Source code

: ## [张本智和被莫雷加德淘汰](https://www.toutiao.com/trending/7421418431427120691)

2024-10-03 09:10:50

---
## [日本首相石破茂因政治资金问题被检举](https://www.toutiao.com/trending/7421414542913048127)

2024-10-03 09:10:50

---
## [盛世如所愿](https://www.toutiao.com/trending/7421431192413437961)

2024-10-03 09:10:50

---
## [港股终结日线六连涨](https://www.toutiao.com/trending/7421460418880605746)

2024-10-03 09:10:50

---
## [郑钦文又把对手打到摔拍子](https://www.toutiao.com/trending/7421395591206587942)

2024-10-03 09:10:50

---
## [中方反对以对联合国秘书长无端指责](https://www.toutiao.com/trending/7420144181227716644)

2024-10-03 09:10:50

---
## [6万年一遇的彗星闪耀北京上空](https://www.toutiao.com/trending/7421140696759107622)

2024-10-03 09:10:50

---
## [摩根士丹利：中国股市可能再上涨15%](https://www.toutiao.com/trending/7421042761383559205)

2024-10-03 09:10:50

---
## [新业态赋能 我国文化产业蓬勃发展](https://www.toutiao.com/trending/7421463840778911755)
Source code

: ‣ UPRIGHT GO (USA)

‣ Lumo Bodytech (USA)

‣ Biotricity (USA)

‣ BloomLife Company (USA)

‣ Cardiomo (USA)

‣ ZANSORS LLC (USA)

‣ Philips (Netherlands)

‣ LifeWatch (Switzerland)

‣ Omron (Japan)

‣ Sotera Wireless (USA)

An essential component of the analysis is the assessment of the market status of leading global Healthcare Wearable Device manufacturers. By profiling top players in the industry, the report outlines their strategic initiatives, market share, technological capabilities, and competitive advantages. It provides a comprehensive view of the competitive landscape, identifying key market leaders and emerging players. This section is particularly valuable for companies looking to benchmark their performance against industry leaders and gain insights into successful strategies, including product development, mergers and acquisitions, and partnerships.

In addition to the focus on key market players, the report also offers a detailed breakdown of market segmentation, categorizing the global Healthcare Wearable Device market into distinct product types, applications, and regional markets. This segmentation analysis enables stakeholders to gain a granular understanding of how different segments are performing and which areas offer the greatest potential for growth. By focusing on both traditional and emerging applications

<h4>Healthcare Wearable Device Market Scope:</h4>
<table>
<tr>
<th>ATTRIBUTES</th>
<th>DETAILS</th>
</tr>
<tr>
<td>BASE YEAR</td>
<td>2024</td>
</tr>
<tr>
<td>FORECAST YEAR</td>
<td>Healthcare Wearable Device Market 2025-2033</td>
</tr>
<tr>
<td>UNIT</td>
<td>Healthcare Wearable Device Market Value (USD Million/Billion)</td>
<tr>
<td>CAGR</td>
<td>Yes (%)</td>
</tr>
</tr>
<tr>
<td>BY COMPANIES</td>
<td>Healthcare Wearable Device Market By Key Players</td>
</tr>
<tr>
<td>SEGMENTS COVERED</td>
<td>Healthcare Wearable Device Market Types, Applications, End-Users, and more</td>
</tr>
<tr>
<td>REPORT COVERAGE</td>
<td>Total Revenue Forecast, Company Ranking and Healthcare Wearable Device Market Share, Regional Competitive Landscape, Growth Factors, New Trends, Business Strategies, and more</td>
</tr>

Aim of the exercise: Reproduce the source text of every item above line for line, without changing anything.

Exercise answer:
Source code

: ## [张本智和被莫雷加德淘汰](https://www.toutiao.com/trending/7421418431427120691)

2024-10-03 09:10:50

---
## [日本首相石破茂因政治资金问题被检举](https://www.toutiao.com/trending/7421414542913048127)

2024-10-03 09:10:50

---
## [盛世如所愿](https://www.toutiao.com/trending/7421431192413437961)

2024-10-03 09:10:50

---
## [港股终结日线六连涨](https://www.toutiao.com/trending/7421460418880605746)

2024-10-03 09:10:50

---
## [郑钦文又把对手打到摔拍子](https://www.toutiao.com/trending/7421395591206587942)

2024-10-03 09:10:50

---
## [中方反对以对联合国秘书长无端指责](https://www.toutiao.com/trending/7420144181227716644)

2024-10-03 09:10:50

---
## [6万年一遇的彗星闪耀北京上空](https://www.toutiao.com/trending/7421140696759107622)

2024-10-03 09:10:50

---
## [摩根士丹利：中国股市可能再上涨15%](https://www.toutiao.com/trending/7421042761383559205)

2024-10-03 09:10:50

---
## [新业态赋能 我国文化产业蓬勃发展](https://www.toutiao.com/trending/7421463840778911755)
Source code

: ‣ UPRIGHT GO (USA)

‣ Lumo Bodytech (USA)

‣ Biotricity (USA)

‣ BloomLife Company (USA)

‣ Cardiomo (USA)

‣ ZANSORS LLC (USA)

‣ Philips (Netherlands)

‣ LifeWatch (Switzerland)

‣ Omron (Japan)

‣ Sotera Wireless (USA)

An essential component of the analysis is the assessment of the market status of leading global Healthcare Wearable Device manufacturers. By profiling top players in the industry, the report outlines their strategic initiatives, market share, technological capabilities, and competitive advantages. It provides a comprehensive view of the competitive landscape, identifying key market leaders and emerging players. This section is particularly valuable for companies looking to benchmark their performance against industry leaders and gain insights into successful strategies, including product development, mergers and acquisitions, and partnerships.

In addition to the focus on key market players, the report also offers a detailed breakdown of market segmentation, categorizing the global Healthcare Wearable Device market into distinct product types, applications, and regional markets. This segmentation analysis enables stakeholders to gain a granular understanding of how different segments are performing and which areas offer the greatest potential for growth. By focusing on both traditional and emerging applications

<h4>Healthcare Wearable Device Market Scope:</h4>
<table>
<tr>
<th>ATTRIBUTES</th>
<th>DETAILS</th>
</tr>
<tr>
<td>BASE YEAR</td>
<td>2024</td>
</tr>
<tr>
<td>FORECAST YEAR</td>
<td>Healthcare Wearable Device Market 2025-2033</td>
</tr>
<tr>
<td>UNIT</td>
<td>Healthcare Wearable Device Market Value (USD Million/Billion)</td>
<tr>
<td>CAGR</td>
<td>Yes (%)</td>
</tr>
</tr>
<tr>
<td>BY COMPANIES</td>
<td>Healthcare Wearable Device Market By Key Players</td>
</tr>
<tr>
<td>SEGMENTS COVERED</td>
<td>Healthcare Wearable Device Market Types, Applications, End-Users, and more</td>
</tr>
<tr>
<td>REPORT COVERAGE</td>
<td>Total Revenue Forecast, Company Ranking and Healthcare Wearable Device Market Share, Regional Competitive Landscape, Growth Factors, New Trends, Business Strategies, and more</td>
</tr>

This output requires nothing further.